§ WHAT THE EXERCISE ASKS
Your answer must be an exact copy of the lines from the one holding "Mean Wind Speed (km/h), 22: 12 -> 15" through the last line of the entries below, with nothing added.

START DATA SUPPLIED

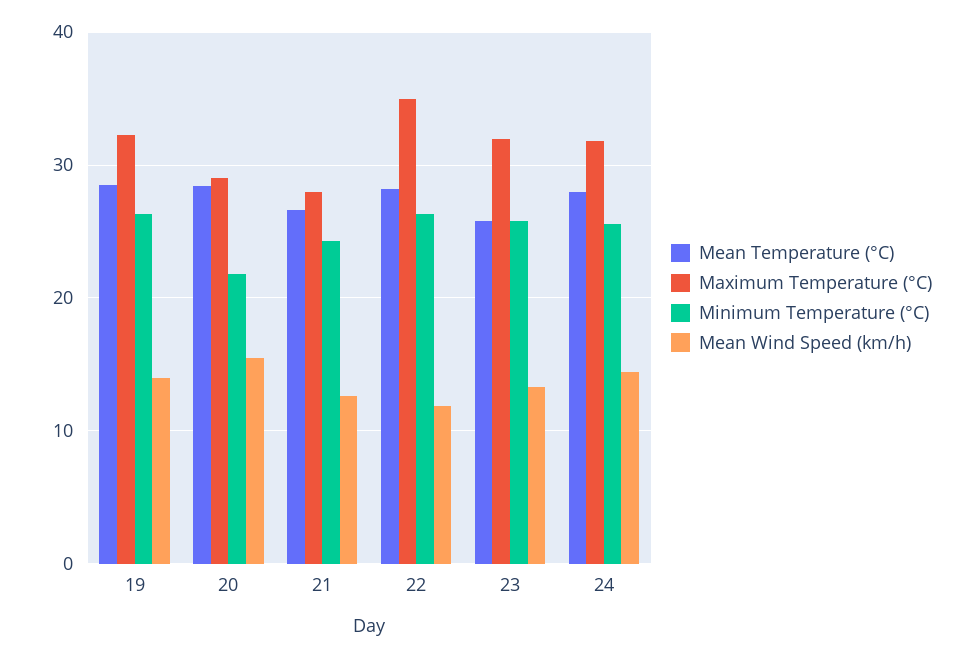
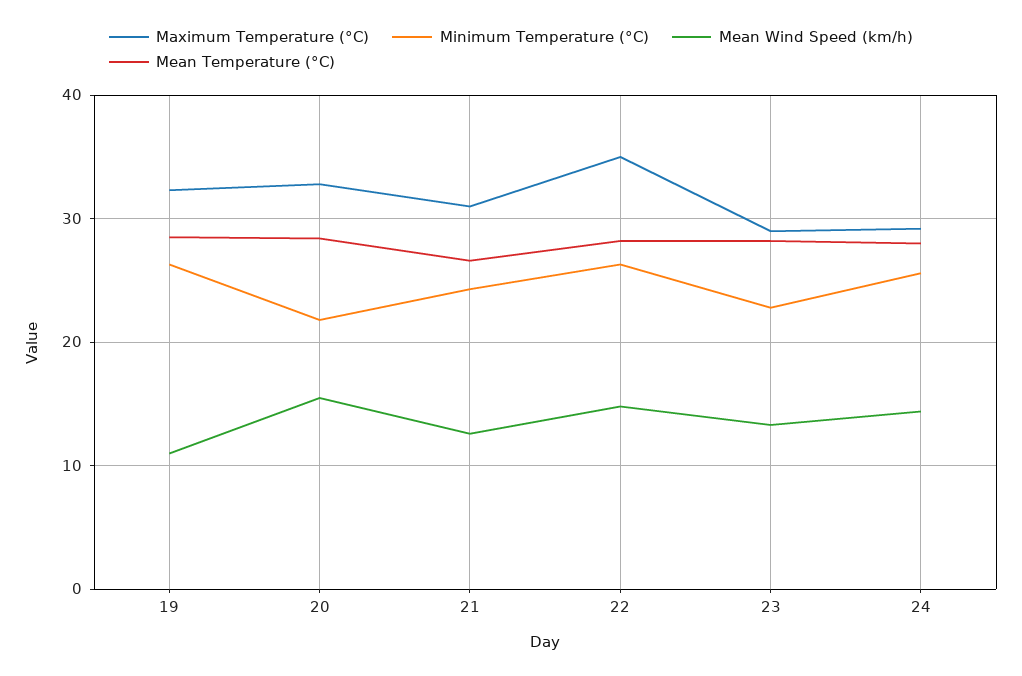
Mean Wind Speed (km/h), 19: 14 -> 11
Maximum Temperature (°C), 20: 29 -> 33
Maximum Temperature (°C), 21: 28 -> 31
Mean Wind Speed (km/h), 22: 12 -> 15
Mean Temperature (°C), 23: 26 -> 28
Maximum Temperature (°C), 23: 32 -> 29
Minimum Temperature (°C), 23: 26 -> 23
Maximum Temperature (°C), 24: 32 -> 29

END DATA SUPPLIED

§ EXERCISE SOLUTION
Mean Wind Speed (km/h), 22: 12 -> 15
Mean Temperature (°C), 23: 26 -> 28
Maximum Temperature (°C), 23: 32 -> 29
Minimum Temperature (°C), 23: 26 -> 23
Maximum Temperature (°C), 24: 32 -> 29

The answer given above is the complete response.